Die drei Fahrzeugteile sind über zentrale Drehpunkte miteinander verbunden. Die Fahrzeugrahmen sind aus Metalldruckguß gefertigt. An den Fahrzeugfronten ist jeweils eine NEM-Kurzkupplungskulisse integriert.

Fahrverhalten

Das Eigengewicht beträgt 88 Gramm. Die Lok zeigt im Testbetrieb ein günstiges Fahrverhalten sowie entsprechende Zugkräfte. Die Höchstgeschwindigkeit beim Vorbild beträgt 55 km/h. Messungen bei 12 V Gleichstrom ergaben einen umgerechneten Wert von ca. 50 km/h. Die berechnete Modellgeschwindigkeit ist gegenüber der Vorbildgeschwindigkeit um ca. neun % zu langsam und nach dem NEM-Wert (+ 50 %) um ca. 59 % zu langsam.

Optik

Das Piko-Modell weist scharfe und feine Gravuren bei den Gehäuseteilen auf. Sämtliche Gehäuseteile sind sauber dargestellt und befinden sich auf verschiedenen Ebenen in der Umsetzung. Dies äußert sich in zurückversetzten Lüftergittern gleichermaßen wie in erhabenen Nietreihen oder auch bei extra dargestellten Fahrzeugteilen wie Zierlinien, Türgriffe oder auch in extra angesetzten Griffstangen, Scheibenwischer und sonstigen Fahrzeugteilen an der Fahrzeugfront.

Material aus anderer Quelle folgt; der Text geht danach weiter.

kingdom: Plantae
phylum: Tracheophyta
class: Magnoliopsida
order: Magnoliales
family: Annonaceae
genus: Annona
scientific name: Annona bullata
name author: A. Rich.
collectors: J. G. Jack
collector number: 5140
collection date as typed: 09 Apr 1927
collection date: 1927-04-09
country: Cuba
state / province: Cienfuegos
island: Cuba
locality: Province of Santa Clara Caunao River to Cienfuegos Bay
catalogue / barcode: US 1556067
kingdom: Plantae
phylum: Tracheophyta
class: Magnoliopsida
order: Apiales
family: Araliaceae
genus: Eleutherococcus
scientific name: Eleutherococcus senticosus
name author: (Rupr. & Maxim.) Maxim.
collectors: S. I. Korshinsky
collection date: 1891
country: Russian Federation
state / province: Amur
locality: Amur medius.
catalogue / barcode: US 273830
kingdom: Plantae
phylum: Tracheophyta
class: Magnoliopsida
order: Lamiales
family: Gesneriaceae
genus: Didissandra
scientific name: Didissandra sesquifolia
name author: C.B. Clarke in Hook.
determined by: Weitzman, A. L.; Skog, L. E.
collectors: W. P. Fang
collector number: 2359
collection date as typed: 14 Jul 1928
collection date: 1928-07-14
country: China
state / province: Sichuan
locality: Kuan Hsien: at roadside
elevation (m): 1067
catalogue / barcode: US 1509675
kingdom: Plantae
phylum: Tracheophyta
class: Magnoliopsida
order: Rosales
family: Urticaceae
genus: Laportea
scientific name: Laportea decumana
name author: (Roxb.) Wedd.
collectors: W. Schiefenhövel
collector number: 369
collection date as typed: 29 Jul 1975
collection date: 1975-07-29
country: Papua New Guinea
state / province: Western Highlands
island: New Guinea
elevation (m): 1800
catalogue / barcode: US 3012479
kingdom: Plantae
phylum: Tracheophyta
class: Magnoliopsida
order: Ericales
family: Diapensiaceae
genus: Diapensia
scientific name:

Das Dach punktet in selber Linie, indem nicht nur die Nietverbindungen schön umgesetzt wurden, sondern auch die beiden Scherenstromabnehmer mit dem Einfachschleifstück genauso Beachtung finden wie die gesamte, filigran ausgeführte Dachausrüstung mit dem Ölschalter, den Isolatoren und den zierlichen Dachleitungen.

Die Fahrwerke wissen allein schon durch die fein ausgeführten Speichenräder zu überzeugen, aber auch das zierlich ausgeführte Gestänge aus Metall ist mit ausgemalten Kerben versehen. Die Blindwellen sind orginalgetreu nachgebildet, zudem sind im Laufwerksbereich weitere Details umgesetzt.

Bedruckung und Beschriftung

Das Modell ist sauber lackiert und bedruckt. Sämtliche Anschriften sind gut lesbar und volldeckend aufgetragen. Piko wählte für sein Premierenmodell die Betriebsnummer 191 098-3. Die Lok ist beim Bw Freiburg der BD Karlsruhe stationiert. Das Revisionsdatum lautet auf Unt MF 04.02.70.

Beleuchtung

Das Beleuchtungskonzept erfolgt über warmweise LED. Diese leuchten fahrrichtungsabhängig dreimal weiß als Spitzenlicht und zweimal rot als Schlußlicht.